A cette émotion lancinante et lyrique se superpose une construction visuelle absolument virtuose. Les plans-séquences se succèdent, d’une densité démentielle. Tout parle, tout déborde de sens : le cadrage, les panoramiques, le bestiaire, la matérialité du bois, du lait, de l’herbe. Le son lui-même, extrêmement travaillé, ajoute à l’épaisseur de la matière : une lampe à gaz qui clignote avant de s’éteindre devient une séquence bouleversante.
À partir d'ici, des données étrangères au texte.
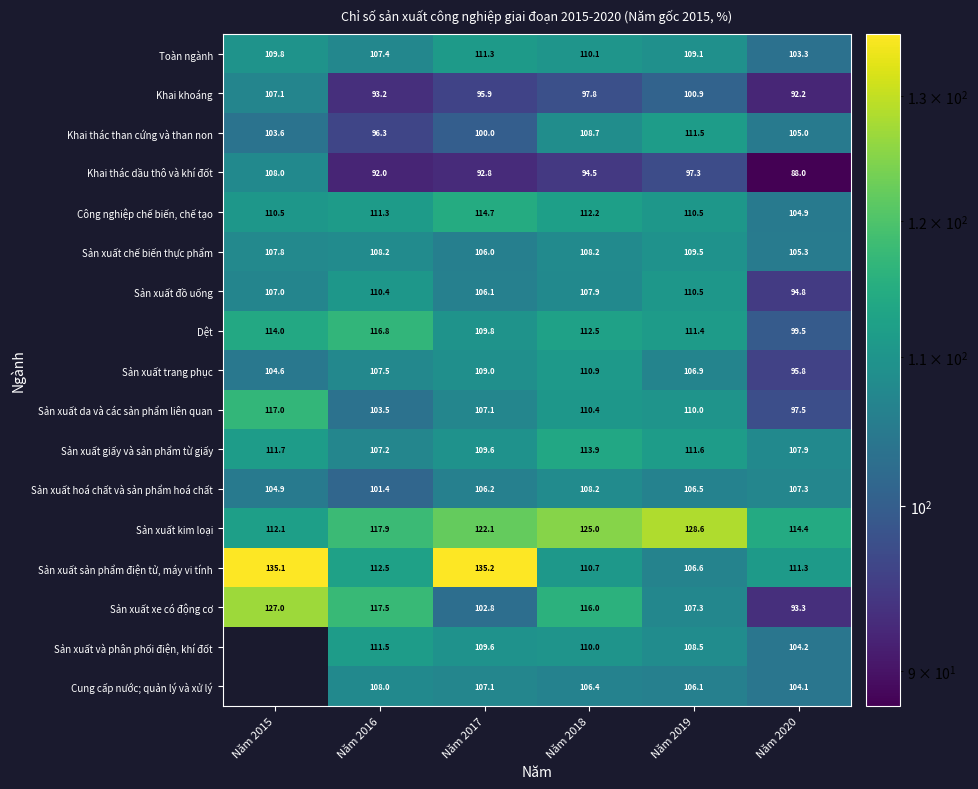

What value does the Sản xuất xe có động cơ series have at Năm 2016?

117.5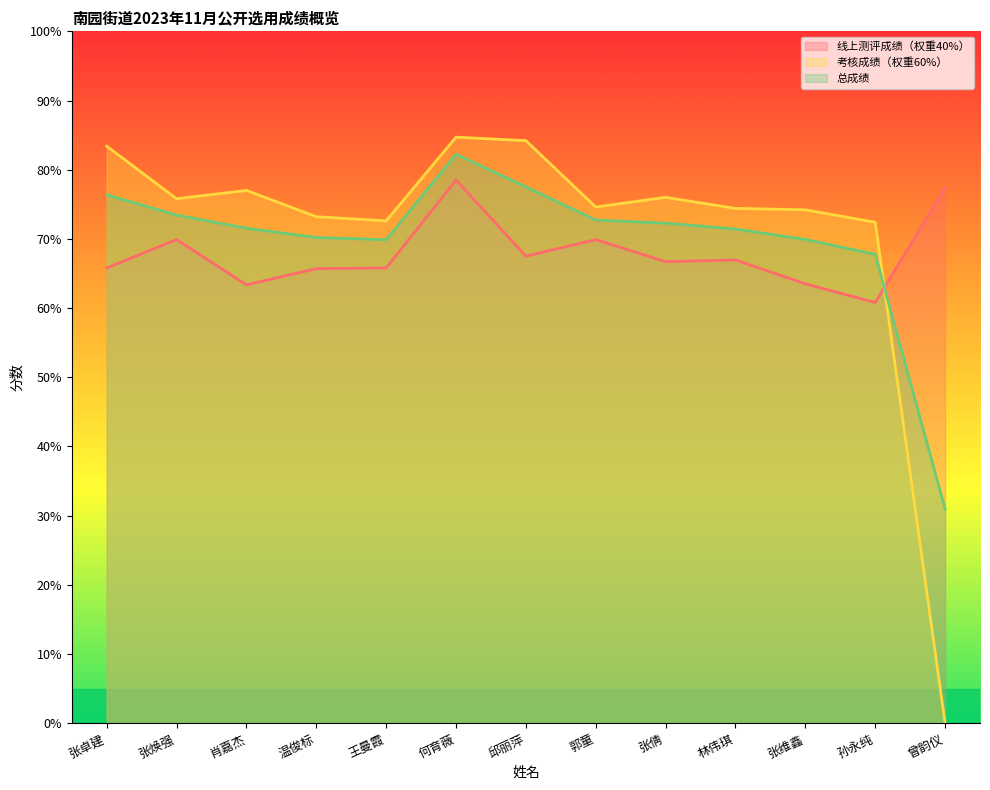

What is the label of the 10th point from the right?

温俊标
On regrette bien vite de ne pas comprendre le russe, tant la lecture des sous-titres nous prive de toute la densité des images, le texte lui-même, poétique, étant particulièrement riche…
Rarement un cinéaste aura imposé aussi immédiatement son esthétique et son univers visuel, comme ont pu le faire Kubrick ou Malick.
Film totalisant à la rythmique hétérogène, il donne à voir toute la grammaire cinématographique, du lyrisme élégiaque (ce vent dans les arbres ou les herbes, démentiel, qui d’ailleurs n’était pas sans m’évoquer ces séquences rémanentes de transitions dans Twin Peaks) à l’aridité d’images d’archives historique.
La maison d’enfance, filmée à plusieurs reprises, devient un lieu obsédant et familier, à l’image de celle de la famille dans Tree of Life : un lieu habité avec une évidence sans pareille. Des séquences absolument inoubliables, plans séquences hallucinants la magnifient, notamment l’incendie sous la pluie, l’un des plus beaux instants cinématographiques que je connaisse.
Le tour de force de ces séquences hypnotiques est finalement élémentaire. L’émotion qu’elles procurent, c’est de nous marquer violemment comme le font les instants primitifs de notre propre enfance. Papiers buvards immaculés, nous imprimons le réel et ses moindres inflexions, sans ordre, sans mobile, parce que nous nous éveillons lentement au monde. C’est cette force primale que restitue Tarkovski.